A woman speaking Swedish. Link
A Swedish stand up comedian. Link
A Sweden Finn speaking Swedish. Link
A Swede and a Finn talking. The man with glasses is Finnish. Link

Heh. You do know that’s what Danish people say about Americans, right? :wink:

That sounds about right to me.

Oh, I didn’t know that. It makes little sense, since English appears much “clearer” to me, with little obfuscating throat sounds.

I am fluent in Norwegian as a second language.

Three of my coworkers, including my boss, are Swedish, all of them from southwestern Sweden near Göteborg. All have lived and worked in Norway for some time. When they speak to the rest of us they speak “svorsk” - which is just a humorous name for something in between Swedish and Norwegian. I understand all of them perfectly. When they speak among themselves they revert to Swedish, and if I happen to overhear I usually understand everything. Some vocabulary is a bit different, but if I want to understand I can usually get it from context.

I work at a kindergarten and one of the children has a Norwegian father and a Danish mother. I generally understand the child’s mother okay, but she’s the only one of the Scandinavians I know well who I sometimes have to ask to repeat herself in English. :o

In the wild, so to speak, I understand most Swedes okay, especially if they know I’m not really Norsk and slow down a bit. I understand some Danish dialects reasonably well (certain Jylland dialects start sounding a lot like southern Norwegian dialects…), others not at all. In general I’ve found Scandinavians are charmed and impressed that I’m trying to speak Norwegian to them rather than insisting on speaking English, so they are more than willing to help me out by speaking slower and explaining unfamiliar words, which is deeply appreciated.

Norwegians in general say that understanding spoken Swedish is easier than reading written Swedish, and reading written Danish is easier than understanding spoken Danish! (The more common written form of Norwegian, bokmål, is largely based on written Danish. It’s a long story.) So they will watch Swedish TV shows and movies more readily than Danish ones, and read Danish books more readily than Swedish ones.
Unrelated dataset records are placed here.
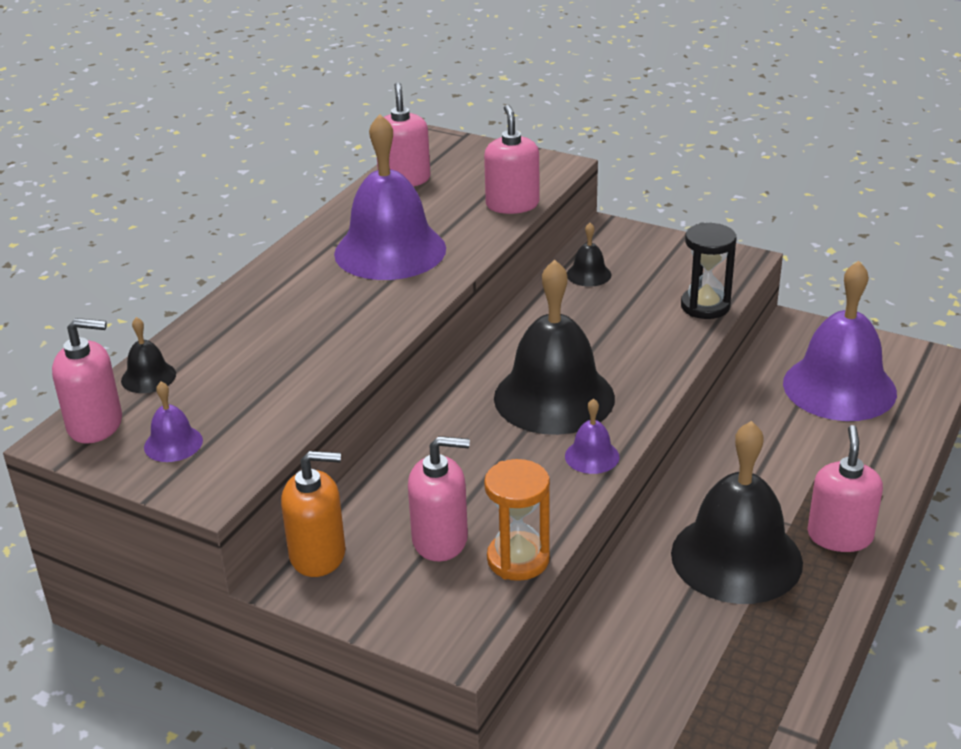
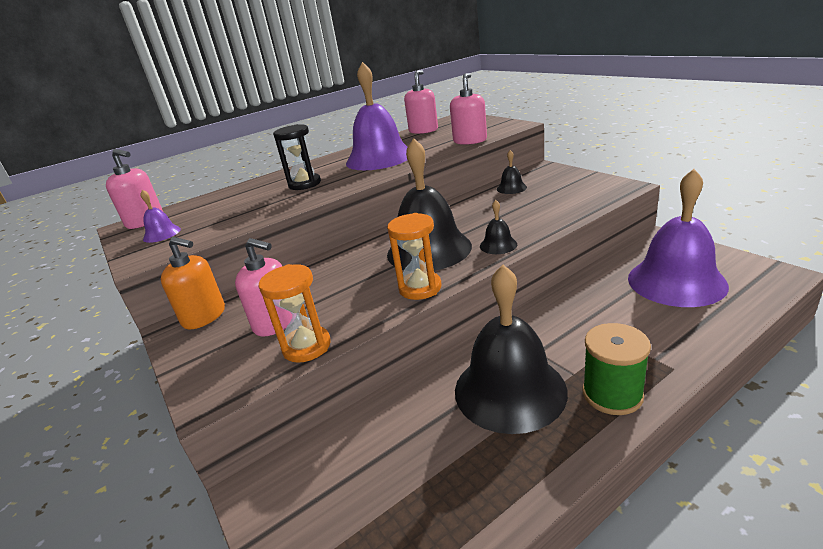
camera: 30 degrees right, 5 degrees down
(148, 377) = (196, 203): black bell -> black bell (498, 245)
(592, 456) = (420, 288): purple bell -> orange hourglass
(705, 306) = (577, 209): black hourglass -> black hourglass (305, 184)
(839, 536) = (612, 394): pink soap dispenser -> green spool

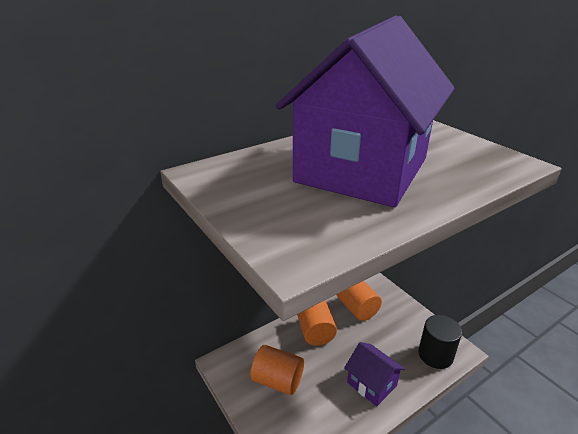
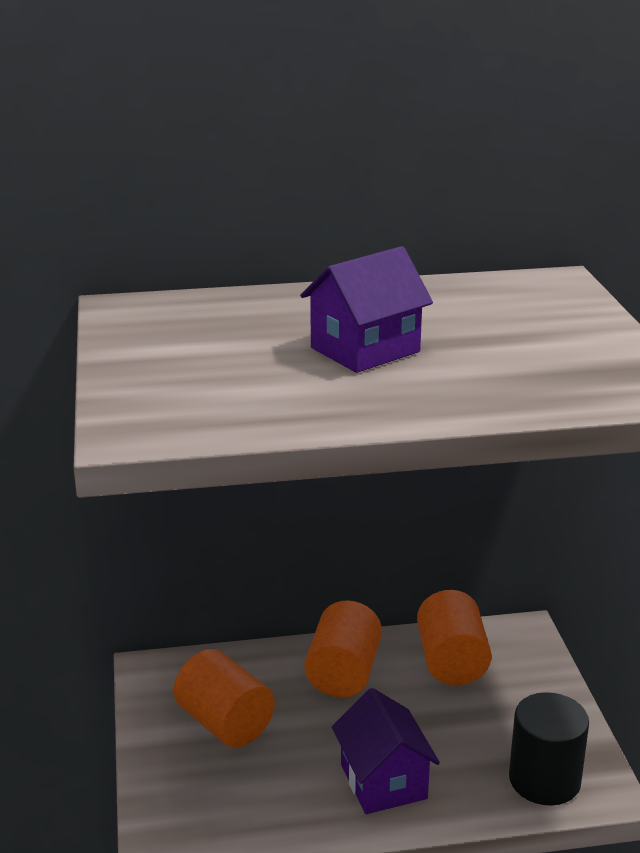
camera: 25 degrees right, 5 degrees down
(362, 170) = (365, 350): purple house -> purple house, size x0.43

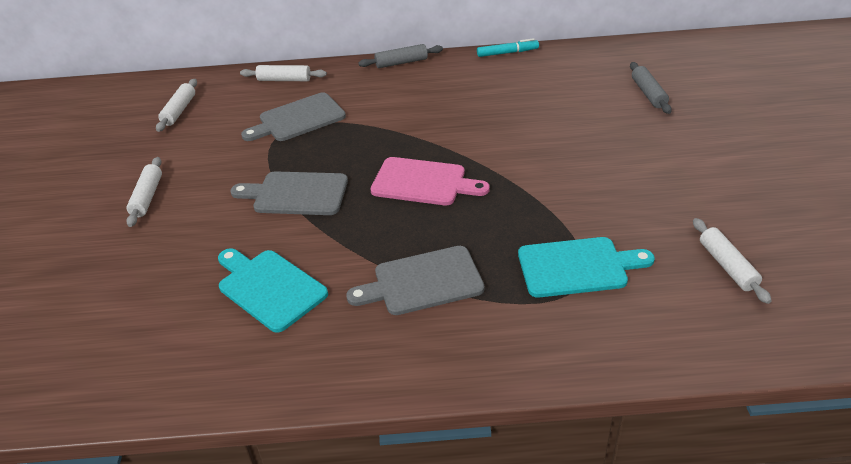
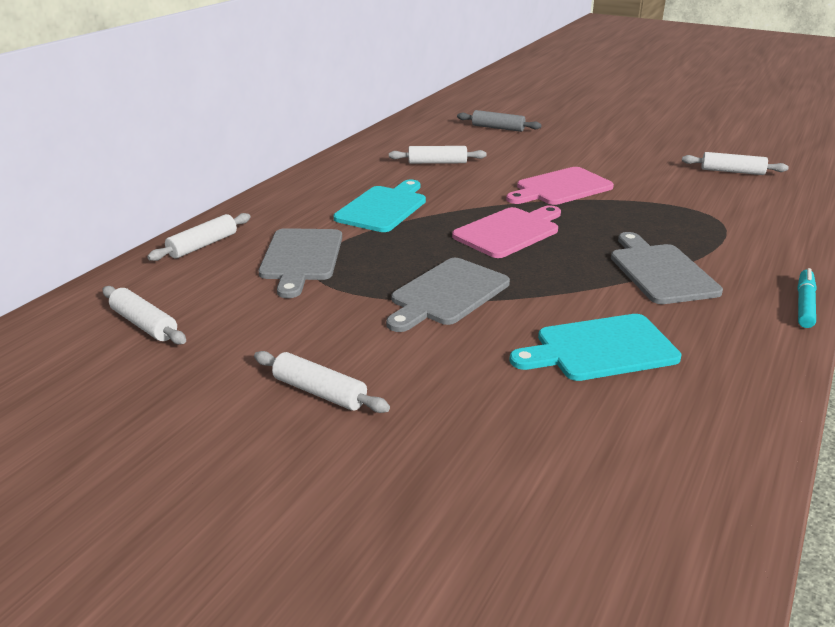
camera: 60 degrees left, 10 degrees down
(401, 62) = (286, 186): grey rolling pin -> none
(422, 282) = (660, 271): grey cutting board -> grey cutting board turned 150 degrees clockwise
(507, 53) = (354, 147): turquoise marker -> turquoise marker (804, 304)
(523, 99) = (437, 162): none -> white rolling pin
(543, 176) = (560, 188): none -> pink cutting board
(577, 267) = (693, 211): turquoise cutting board -> turquoise cutting board (383, 208)

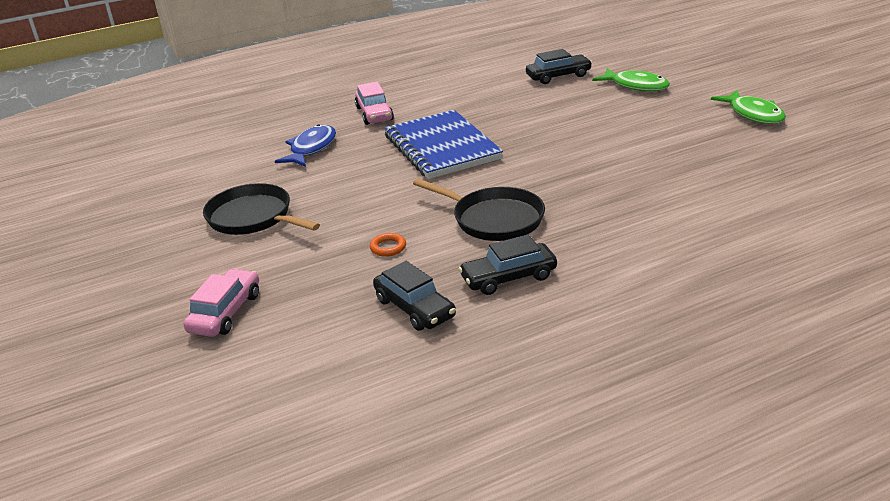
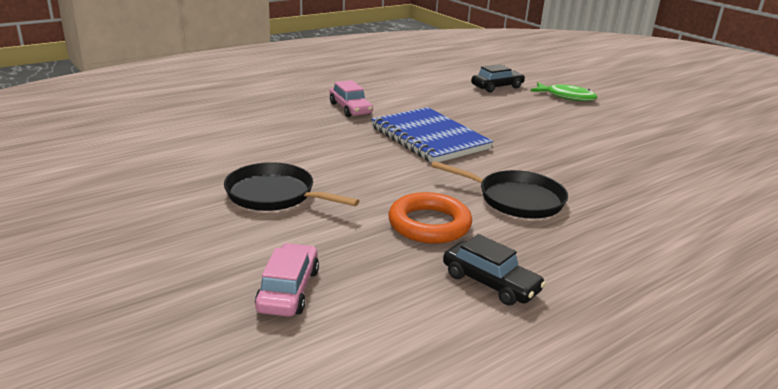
camera: 15 degrees left, 5 degrees down
(311, 149) = (304, 135): blue fish -> none
(388, 247) = (429, 224): orange ring -> orange ring, size x2.28
(508, 277) = (564, 252): black car -> none
(753, 114) = (676, 121): green fish -> none

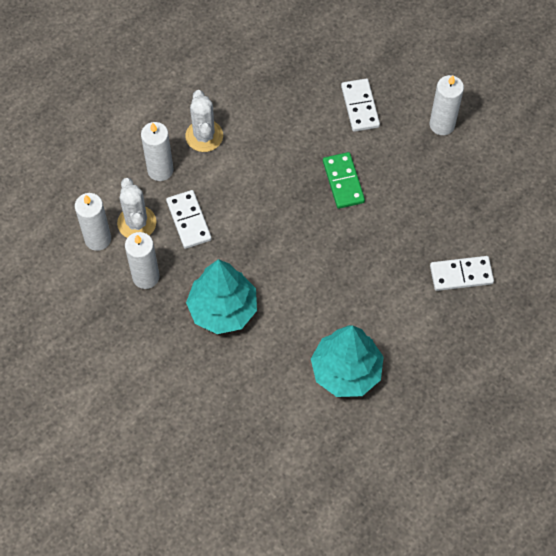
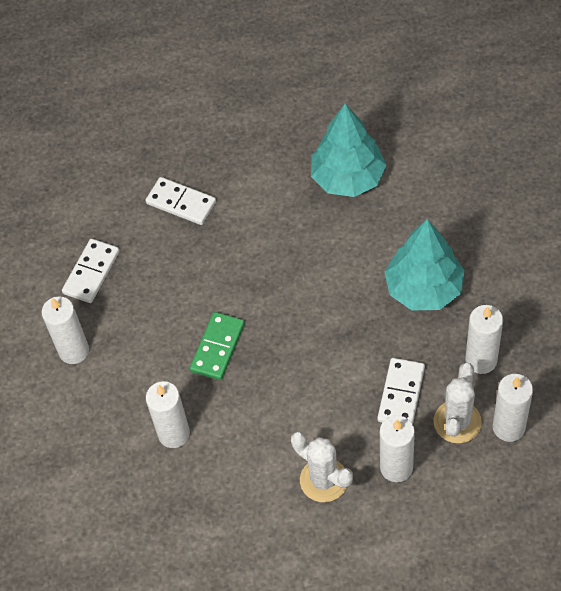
camera: 140 degrees left, 5 degrees down
(204, 136) = (324, 480): white cactus -> white cactus turned 75 degrees counterclockwise
(327, 110) = (174, 434): none -> white candle
(360, 106) = (137, 418): white domino -> white domino (91, 272)

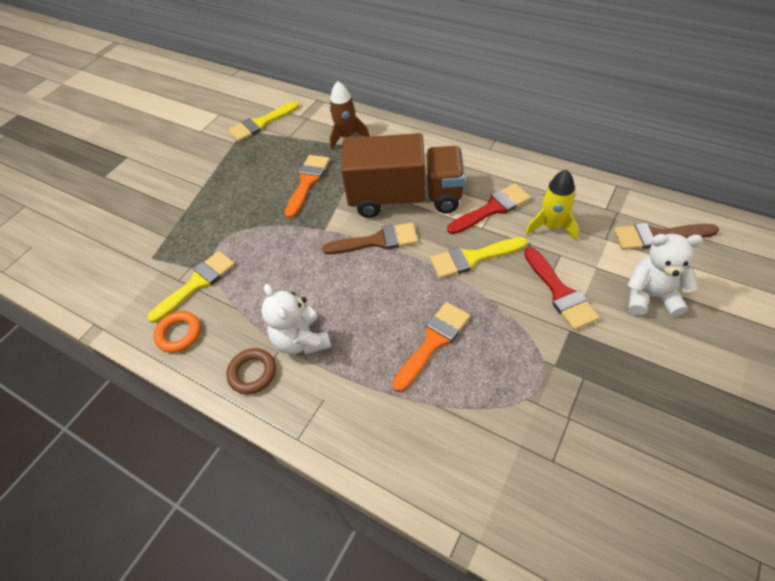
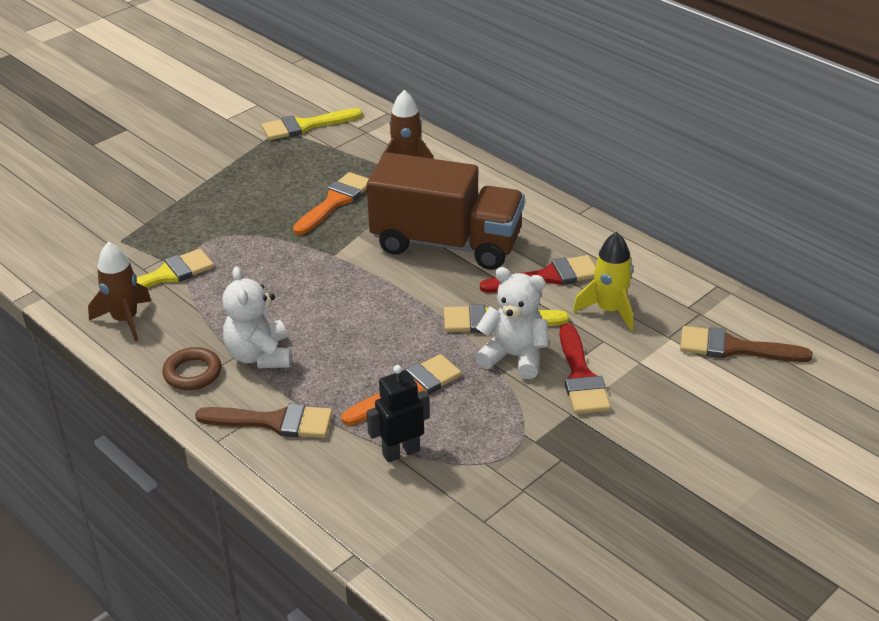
camera: 10 degrees right, 15 degrees down
(179, 334) = (125, 320): orange ring -> brown rocket
(377, 241) = (391, 280): brown brush -> brown brush (274, 422)
(454, 407) = (401, 452): none -> black robot
(650, 296) = (686, 403): white teddy bear -> white teddy bear (514, 357)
The general trend of the answers so far is confirmed by recent (and not so resent) research. The most recent report was published in 2005 by the Nordic council (Available in Swedish) and got mostly the same results as one done in the mid 70s.

I very rarely have to switch to English to make myself understood when speaking to a Swede, although I might have to use my knowledge of particularly missunderstandable* words. Switching to English happens more often when communicating with Danes, but most of the time Danish and Norwegian work fine.

The junior high I worked at two years ago had two Swedish teachers, and they pretty much spoke Swedish, with the most missunderstandable of words switched out.

*In particular false friends and unfamiliar words for familiar things. E.g. the word “må” means ‘must’ in Norwegian, and ‘may’ in Danish, and the Swedish word for pillow cover is just absurd.